Roderick T. dela Cruz
Strong dollar inflows from exports, investments, outsourcing revenues and tourism receipts pushed the country’s balance of payments surplus to a record high of $13.178 billion in the first 11 months of the year.
Bangko Sentral Deputy Gov. Diwa Guinigundo credited the strong surplus to increasing exports, remittances, revenues from BPOs, international tourism receipts, as well as the investment income of Bangko Sentral from its investments abroad.
“All of these plus inflow capital, both from direct investments and portfolio investments, brought about the all-time high BoP surplus,” he said.
Guinigundo said Bangko Sentral was likely to upgrade its BoP surplus forecast for 2011 from the original estimate of just $1.9 billion.
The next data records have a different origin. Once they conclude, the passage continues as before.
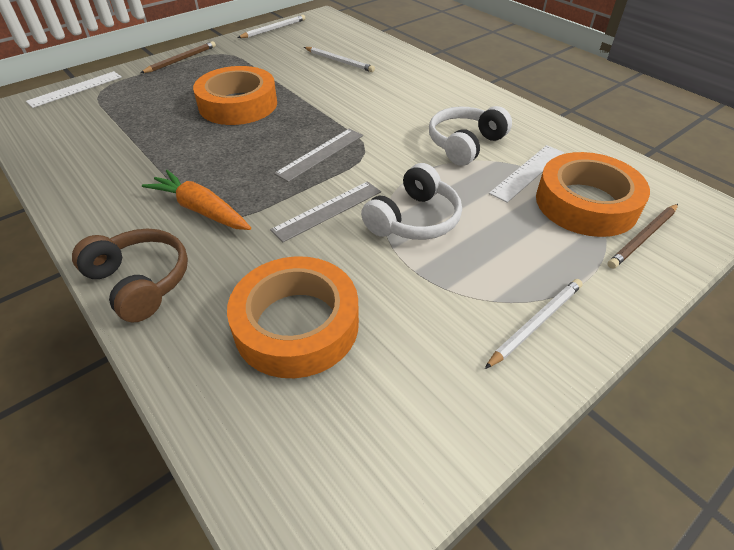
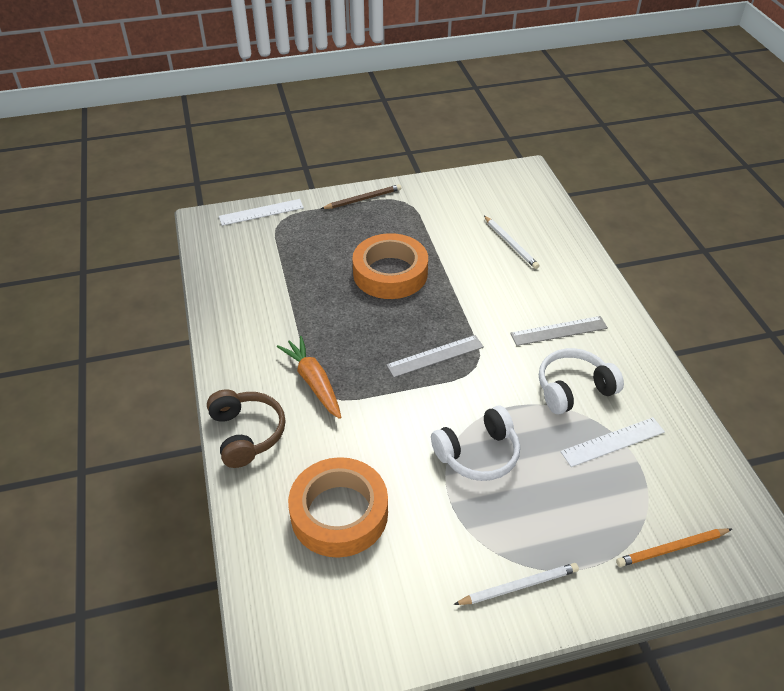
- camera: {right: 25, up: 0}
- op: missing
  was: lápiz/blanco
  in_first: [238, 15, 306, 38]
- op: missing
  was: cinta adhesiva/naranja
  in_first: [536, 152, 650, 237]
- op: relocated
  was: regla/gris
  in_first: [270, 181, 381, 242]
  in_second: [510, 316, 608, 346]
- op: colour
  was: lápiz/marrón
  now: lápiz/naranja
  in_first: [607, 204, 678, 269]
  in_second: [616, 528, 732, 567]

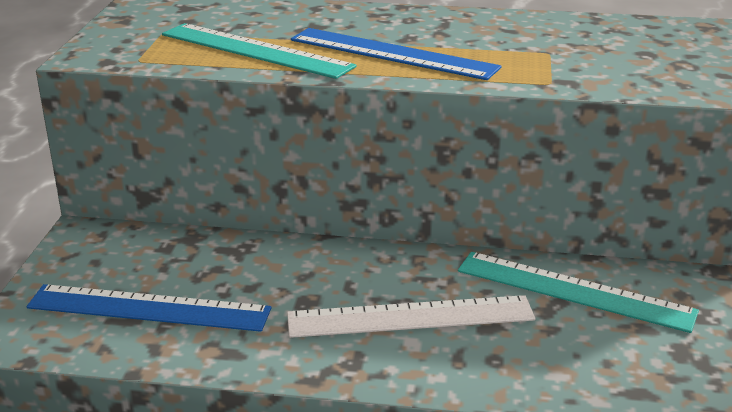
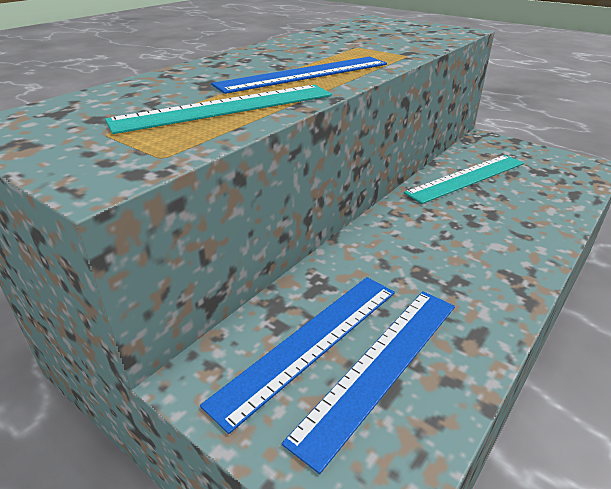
- camera: {right: -60, up: 5}
- op: missing
  was: regla/blanco
  in_first: [287, 295, 536, 338]
- op: appeared
  now: regla/azul
  in_second: [200, 277, 395, 434]

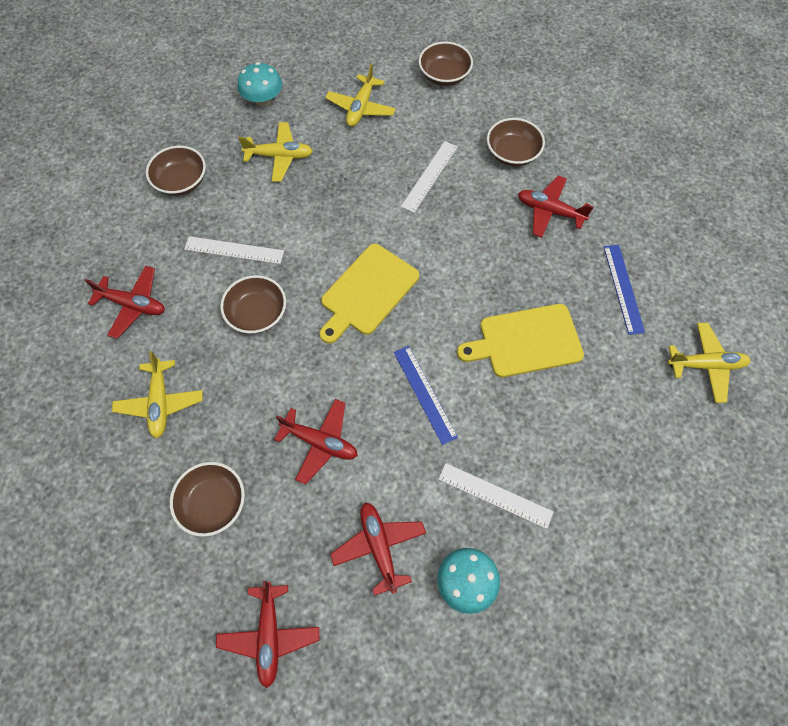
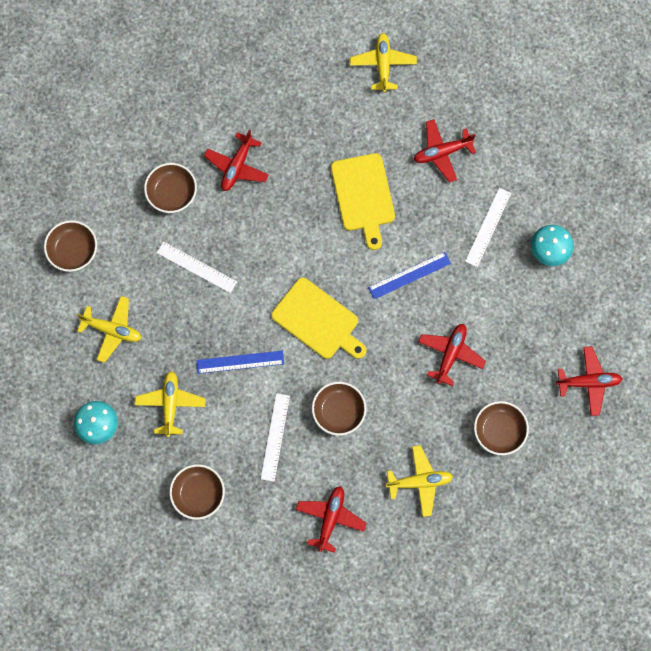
- camera: {right: -90, up: 10}
- op: relocated
  was: regla/azul
  in_first: [604, 245, 645, 335]
  in_second: [196, 351, 284, 374]
- op: relocated
  was: avión/rojo
  in_first: [330, 502, 426, 596]
  in_second: [413, 119, 476, 183]

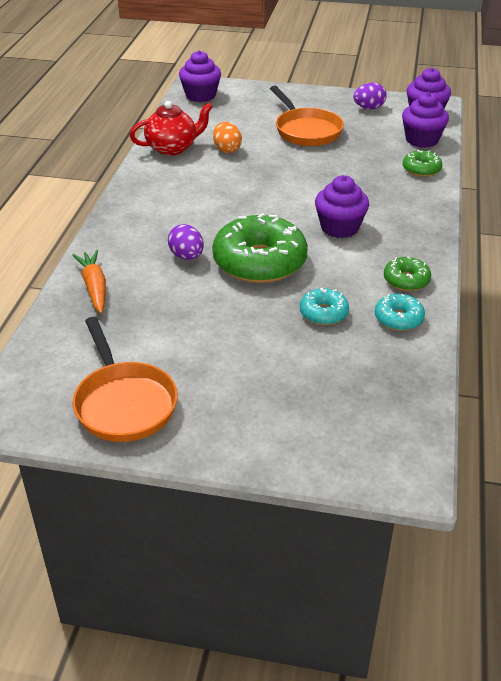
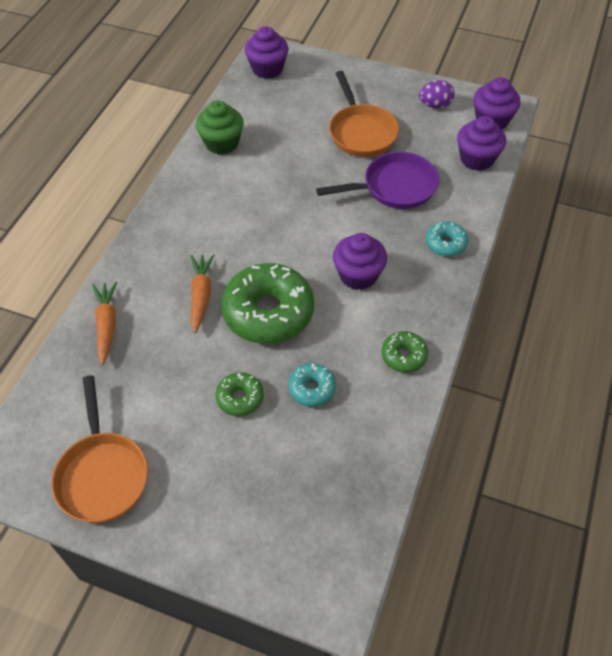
- camera: {right: 10, up: 15}
- op: exchanged
  was: tetera/rojo
  now: magdalena/verde
  in_first: [130, 101, 213, 155]
  in_second: [196, 100, 244, 155]
- op: missing
  was: huevo/naranja
  in_first: [213, 122, 242, 153]
- op: relocated
  was: rosquilla/verde
  in_first: [403, 150, 442, 177]
  in_second: [215, 372, 264, 416]
- op: exchanged
  was: huevo/morado
  now: zanahoria/naranja
  in_first: [168, 224, 204, 260]
  in_second: [190, 254, 214, 333]
- op: relocated
  was: rosquilla/turquesa
  in_first: [375, 294, 425, 331]
  in_second: [426, 222, 468, 257]
- op: appeared
  now: sartén/morado
  in_second: [316, 152, 439, 209]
“We will have to upgrade that number. At this point, we are still completing our run. We will have to adjust our targets for 2011,” Guinigundo said.
The 11-month BoP surplus in 2010 was 153 percent higher than $6.421 billion year-on-year and exceeded last year’s full-year figure of $6.421 billion. It also topped the previous record of $8.557 billion in 2007, before the global financial crisis reduced the balance of payments surplus to just $89 million in 2008.
Bangko Sentral was looking at a BoP surplus of just $8.2 billion for the whole of 2010. The balance of payments represents the country’s external strength and summarizes all the foreign exchange inflows and outflows.
A surplus means more money came into the economy than what went out.
In November alone, the Philippines posted a balance of payments surplus of $3.902 billion, up from $2.736 billion in October. It also reversed the $93-million deficit in November last year.
The strong BoP position is the main reason behind the appreciation of the peso against the US dollar this year. It has prompted Bangko Sentral to intervene in the currency market by buying dollars in the market, which had the effect of rising gross international reserves that amounted to $61.3 billion at the end of November, exceeding for the first time the country’s external debt placed at $57 billion as of June.
Remittances rose 7.9 percent year-on-year to $15.456 billion in the first 10 months of 2010, while merchandise exports jumped 37 percent to $43 billion in 10 months to October.